Permutations - Go Solution

LeetCode

19 Jun 2025 — 1 min read

Solving the LeetCode "Permutations" Problem in Go

Difficulty: Medium | Tags: Array, Backtracking

Introduction

Generating all permutations of a given array is a classic problem in computer science, often used to test understanding of recursion and backtracking. This problem requires returning all possible orderings of distinct integers in an array.

Problem Analysis

Given an array of distinct integers, the task is to generate all possible permutations. For example, for the input [1,2,3], the output should include all 6 possible orderings. The constraints ensure the input size is manageable, making backtracking a viable solution.

Solution Approach

The solution involves using backtracking to explore all possible permutations. We swap elements in the array to generate different orderings and backtrack to explore other possibilities. This approach efficiently explores the solution space without redundancy.

^^^^^^^^

### Problem
Extend the Go permutations write-up, picking up right after its last sentence. The entries that come next have nothing to do with the Go permutations write-up.

### Dataset excerpts
^^^^^^^^

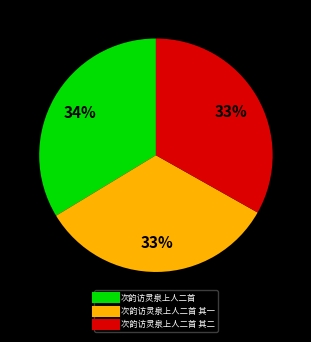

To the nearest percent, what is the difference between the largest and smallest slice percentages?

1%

^^^^^^^^

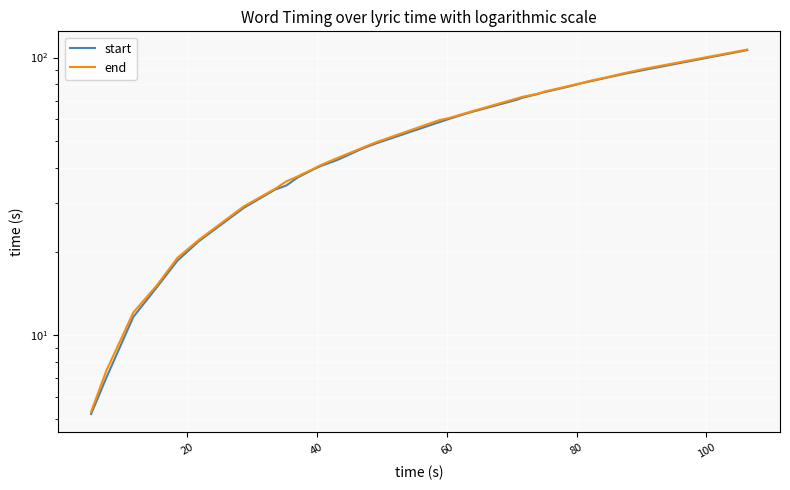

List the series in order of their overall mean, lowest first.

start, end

^^^^^^^^

### Result of this exercise
Go Implementation


func permute(nums []int) [][]int {
    var result [][]int
    backtrack(nums, 0, &result)
    return result
}
func backtrack(nums []int, start int, result *[][]int) {
    if start == len(nums) {
        temp := make([]int, len(nums))
        copy(temp, nums)
        *result = append(*result, temp)
        return
    }
    for i := start; i < len(nums); i++ {
        nums[start], nums[i] = nums[i], nums[start]
        backtrack(nums, start+1, result)
        nums[start], nums[i] = nums[i], nums[start]
    }
}

Complexity Analysis

Time Complexity: O(N!), where N is the number of elements in the array. This is because there are N! permutations for an array of size N.

Space Complexity: O(N!), as we store all permutations in the result. The recursion stack depth is O(N), but the dominant factor is the output storage.

Testing and Examples

Test cases include:

nums = [1,2,3] → 6 permutations
nums = [0,1] → 2 permutations
nums = [1] → 1 permutation

Best Practices and Tips

When implementing backtracking, ensure you undo changes (like swaps) after recursive calls to maintain the array's state. Use slices carefully in Go to avoid unintended modifications. For larger inputs, consider iterative approaches if recursion depth is a concern.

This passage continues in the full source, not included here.